*Record extracts*.
---+---

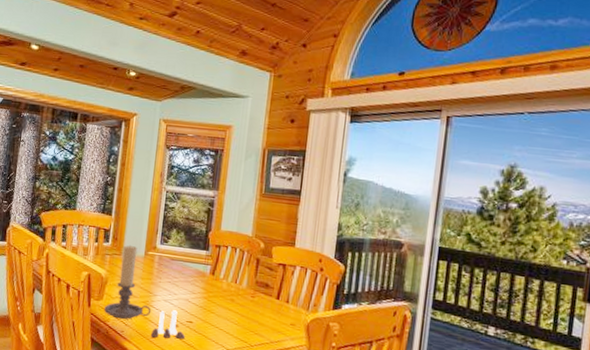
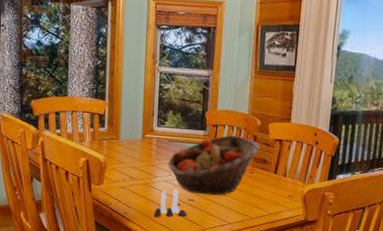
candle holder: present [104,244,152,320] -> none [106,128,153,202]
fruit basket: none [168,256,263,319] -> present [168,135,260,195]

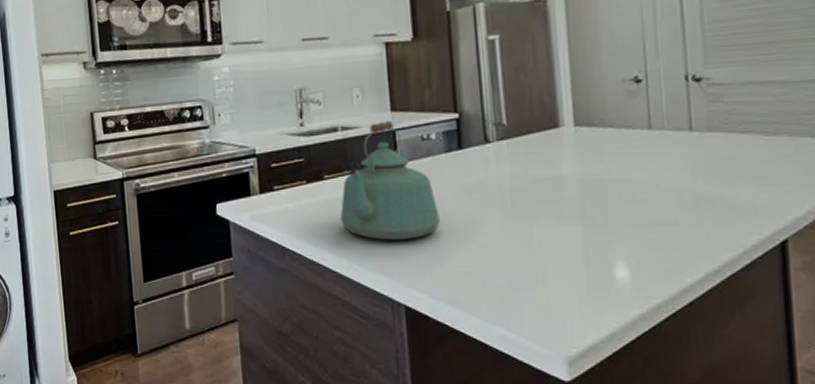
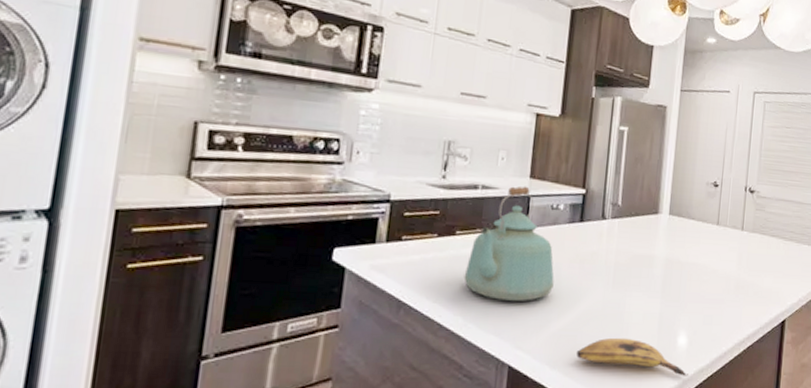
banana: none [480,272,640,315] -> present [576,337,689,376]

---+---

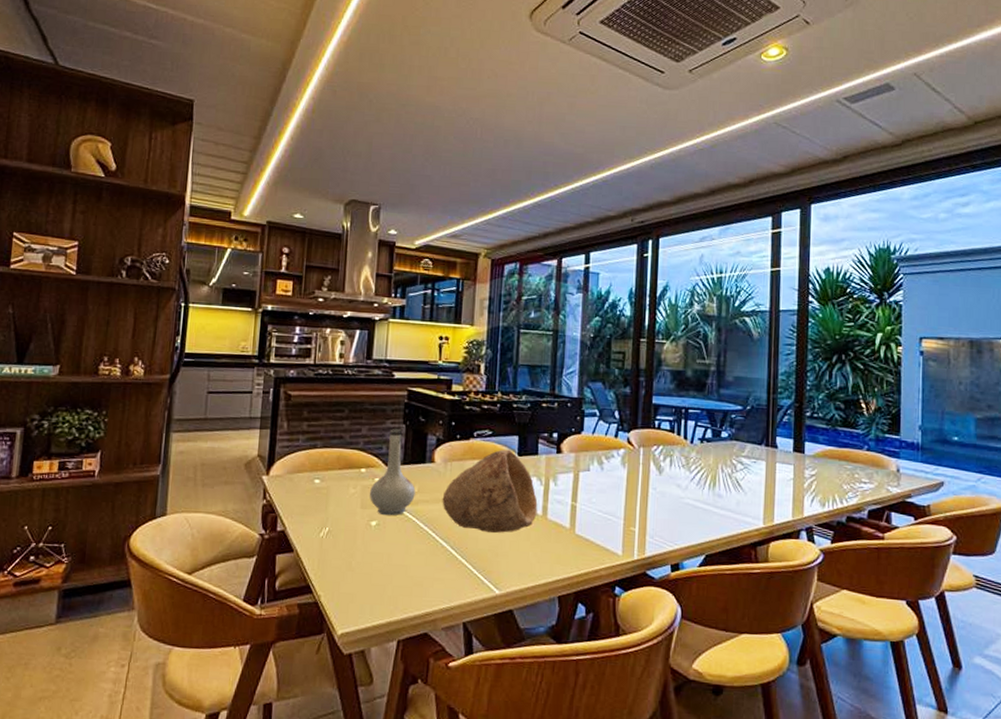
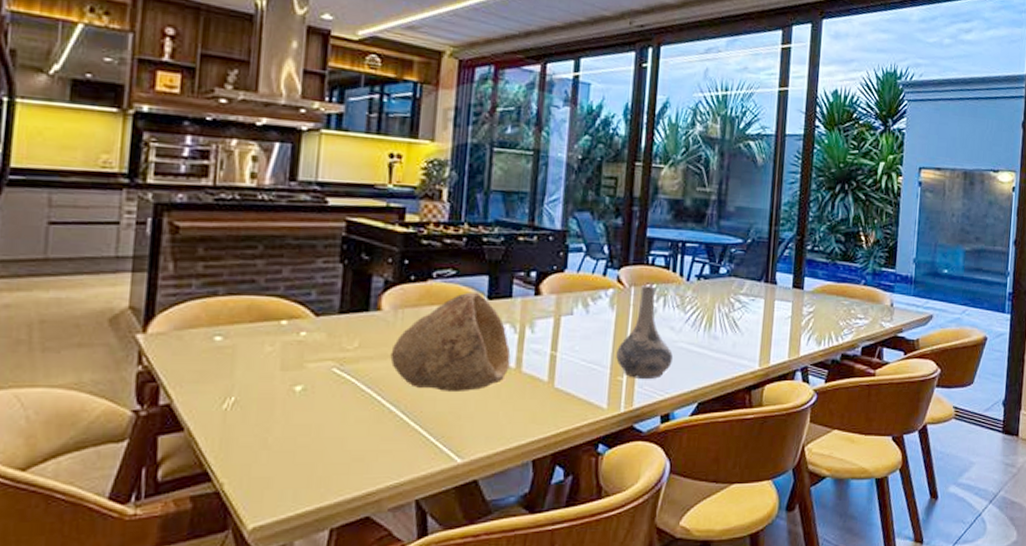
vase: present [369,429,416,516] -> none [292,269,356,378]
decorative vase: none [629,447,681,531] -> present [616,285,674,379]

---+---

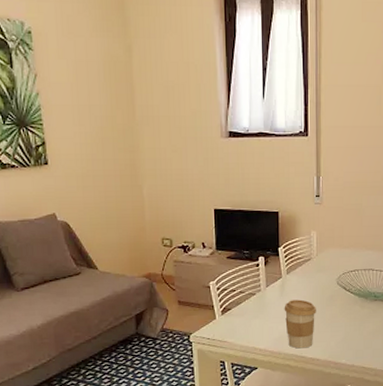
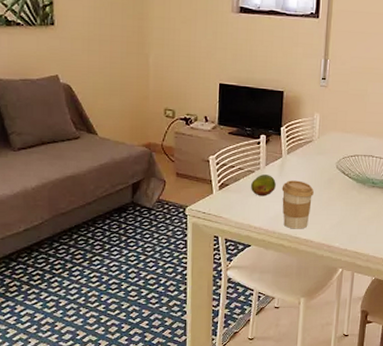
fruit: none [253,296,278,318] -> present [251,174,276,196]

---+---

Lines with the word "fruit" in them are the answer; report each one from the data.

fruit basket: none [168,256,263,319] -> present [168,135,260,195]
fruit: none [253,296,278,318] -> present [251,174,276,196]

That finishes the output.